25. Abducted Persons (Recovery and Restoration).
26. Questions relating to minority communities in neighbouring Countries.
27. Recovery of advances granted to the evacuees from Burma, Malaya, etc., during the years 1942-47 and residual work relating to refugees given asylum in India during WorldWar II.
28. Notification regarding commencement or cessation of a state of war.
29. Foreign Jurisdiction.
30. Hospitality Grant of the Government of India.
31. Demarcation of the land frontiers of India.
32. Border raids and incidents on the land borders of India.
33. Diplomatic flight clearances for non-scheduled chartered flights of foreign, civil and military aircraft transiting India.
34. Matters relating to Law of the Sea, including the Indian Territorial Waters, Contiguous Zone, Continental Shelf and Exclusive Economic Zones (EEZ), questions ofinternational law arising on the high seas including fishery rights; piracies and crimes committed on the High Seas or in the air; offences against the Law of Sovereign States committed on land or the High seas or in the air; legal matters concerning the International Seabed Area and Authority
35. Economic and technical assistance given by India to the Government of Nepal under the Colombo Plan for Co-operative Economic Development.
36 .Purchase, inspection and shipment of Stores from abroad for the Central Government other than those the purchase, inspection and shipment of which are delegated to other authorities by a general or special order.
37. All matters relating to grant of loans and credits to Nepal, Bhutan and Bangladesh.

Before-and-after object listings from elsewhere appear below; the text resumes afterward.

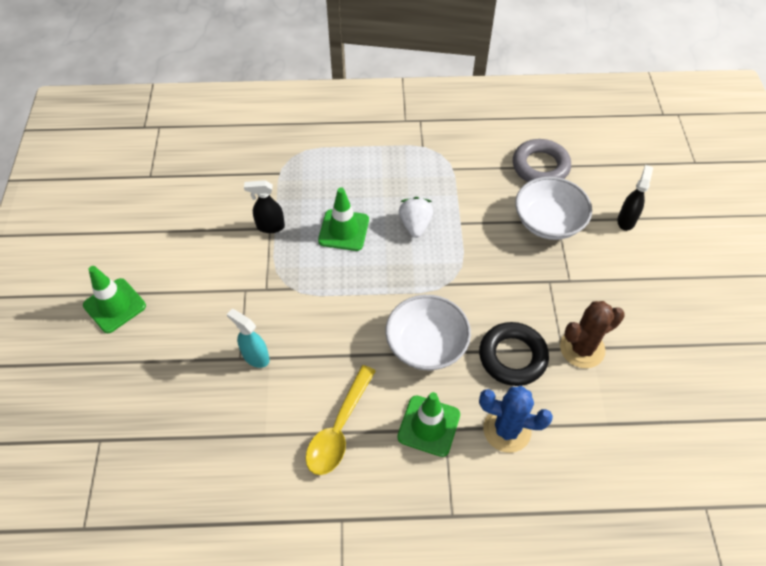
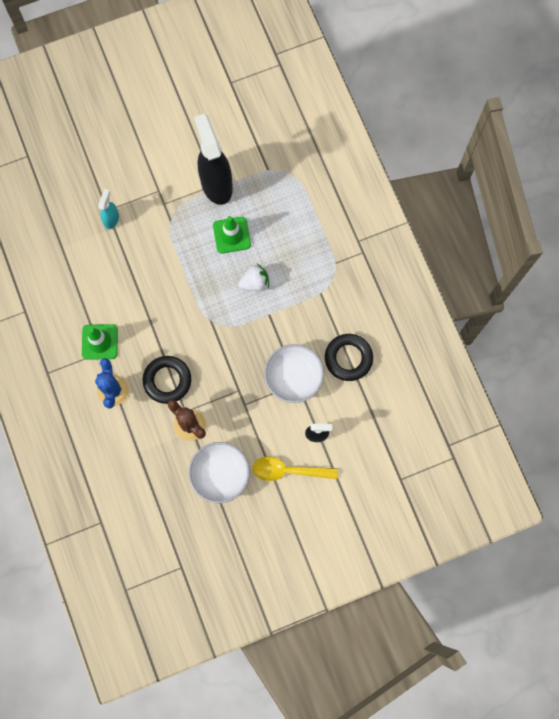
camera: 70 degrees right, 20 degrees up
(114, 305) = (118, 116): green traffic cone -> none
(270, 226) = (216, 184): black spray bottle -> black spray bottle, size x2.12
(339, 429) = (79, 289): yellow spoon -> yellow spoon (288, 470)
(426, 344) = (157, 322): white bowl -> white bowl (220, 474)
(540, 166) = (348, 358): grey ring -> black ring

38. Technical assistance given by India to African countries under the Special Common wealth African Assistance Plan Programme.
39. Human Rights:
(i)Interaction with Human Rights Organisations abroad;
(ii)International declarations, treaties, conventions and conferences; references received from the United Nations and other specialised agencies and organisations thereof;
(iii)Implementation of reporting obligations, in coordination with the concerned Ministries, required under the United Nations and international conventions, to which India is a State party.
Note:- These functions are exercised by the Ministry of External Affairs in close coordina- tion with the Ministry of Home Affairs, which shall be the nodal Ministry for policy and for coordination of all matters relating to Human Rights.
40. Indian Council of World Affairs.